- [Given passage]
Segment Open

Chemical Structure & Class
Orciprenalline is structurally derived from isoproterenol (isoprenaline) but with a key modification: the hydroxyl groups are placed at positions 3 and 5 of the phenyl ring (resorcinol arrangement) instead of the catechol positions 3 and 4. This makes it a resorcinol bronchodilator, along with terbutaline and fenoterol.
Structural comparison: note the 3,5-dihydroxy (resorcinol) arrangement in metaproterenol vs the 3,4-catechol in isoproterenol - Katzung's Basic and Clinical Pharmacology
Mechanism of Action
Orciprenalline acts by stimulating beta-2 adrenergic receptors on bronchial smooth muscle, leading to:
- Bronchodilation - relaxation of bronchial smooth muscle, decreased airway resistance
- Suppression of mediator release (leukotrienes, histamine) from pulmonary mast cells
- Enhanced mucociliary clearance
- Decreased microvascular permeability
- Possible inhibition of phospholipase A2
The beta-2 selectivity is moderate - it is considered less selective than albuterol or terbutaline, making it more prone to cause cardiac stimulation (beta-1 effects) at higher doses.
- Goodman & Gilman's Pharmacological Basis of Therapeutics
Pharmacokinetics
The resorcinol modification confers a major pharmacokinetic advantage:
- Resistant to COMT methylation (catechol-O-methyl transferase cannot act on it, unlike isoproterenol)
- ~40% oral bioavailability - a substantial fraction absorbed in active form after oral administration
- Not metabolized by MAO to a significant degree
- Excreted primarily as glucuronic acid conjugates
| Route | Onset | Duration |
|---|---|---|
| Inhalation | Within minutes | Several hours (3-4 h) |
| Oral | Slower (delayed) | 3-4 hours |
| Subcutaneous | Prompt | - |
- Goodman & Gilman's, Short-Acting beta Adrenergic Agonists section
Therapeutic Uses
- Asthma - acute bronchospasm and long-term management of obstructive airway disease
- COPD - bronchospasm relief; beta-2 selective drugs including metaproterenol are the preferred agents when administered as inhaled aerosols, especially in patients with cardiac disease
- Pulmonary function testing - used as a bronchodilator challenge agent in spirometry to assess reversibility of airflow limitation (a 15-20% improvement in FEV1 indicates reversible obstruction, as in asthma)

Segment Closed

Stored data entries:

Segment Open

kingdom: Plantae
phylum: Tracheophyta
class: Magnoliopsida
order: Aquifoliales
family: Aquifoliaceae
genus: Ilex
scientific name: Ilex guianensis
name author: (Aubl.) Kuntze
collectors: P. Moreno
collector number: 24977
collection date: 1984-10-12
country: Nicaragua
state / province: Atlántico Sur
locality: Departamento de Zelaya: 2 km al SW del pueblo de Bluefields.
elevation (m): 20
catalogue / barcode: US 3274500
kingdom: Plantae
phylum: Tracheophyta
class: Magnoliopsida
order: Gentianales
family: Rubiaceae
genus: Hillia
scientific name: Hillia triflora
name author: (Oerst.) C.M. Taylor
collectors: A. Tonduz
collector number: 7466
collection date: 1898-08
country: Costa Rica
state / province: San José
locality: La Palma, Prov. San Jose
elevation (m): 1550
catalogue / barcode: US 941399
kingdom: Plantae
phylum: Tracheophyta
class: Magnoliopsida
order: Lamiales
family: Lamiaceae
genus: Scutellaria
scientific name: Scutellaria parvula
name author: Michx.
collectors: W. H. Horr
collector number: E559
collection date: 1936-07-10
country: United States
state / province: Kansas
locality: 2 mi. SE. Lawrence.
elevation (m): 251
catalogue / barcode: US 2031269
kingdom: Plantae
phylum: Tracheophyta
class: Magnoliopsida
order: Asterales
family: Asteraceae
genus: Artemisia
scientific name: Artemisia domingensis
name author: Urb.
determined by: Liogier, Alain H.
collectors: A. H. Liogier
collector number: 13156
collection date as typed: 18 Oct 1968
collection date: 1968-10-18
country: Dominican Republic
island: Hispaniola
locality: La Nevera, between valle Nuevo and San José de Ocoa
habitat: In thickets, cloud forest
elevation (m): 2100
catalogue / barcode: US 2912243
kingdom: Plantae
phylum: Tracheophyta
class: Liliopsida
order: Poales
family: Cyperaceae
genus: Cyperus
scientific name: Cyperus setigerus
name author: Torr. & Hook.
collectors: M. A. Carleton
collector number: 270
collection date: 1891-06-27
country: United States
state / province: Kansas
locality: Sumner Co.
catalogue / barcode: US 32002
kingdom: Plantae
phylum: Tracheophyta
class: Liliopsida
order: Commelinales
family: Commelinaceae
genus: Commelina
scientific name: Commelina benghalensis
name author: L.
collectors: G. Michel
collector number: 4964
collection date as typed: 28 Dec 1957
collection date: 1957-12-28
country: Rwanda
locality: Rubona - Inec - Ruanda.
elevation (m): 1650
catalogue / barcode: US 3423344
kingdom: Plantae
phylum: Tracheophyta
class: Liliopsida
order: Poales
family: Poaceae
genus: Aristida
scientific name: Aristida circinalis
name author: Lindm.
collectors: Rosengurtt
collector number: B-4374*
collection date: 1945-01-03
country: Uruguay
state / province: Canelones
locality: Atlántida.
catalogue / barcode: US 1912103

Segment Closed

According to the pharmacology passage, what is the approximate oral bioavailability of the drug?

About 40%.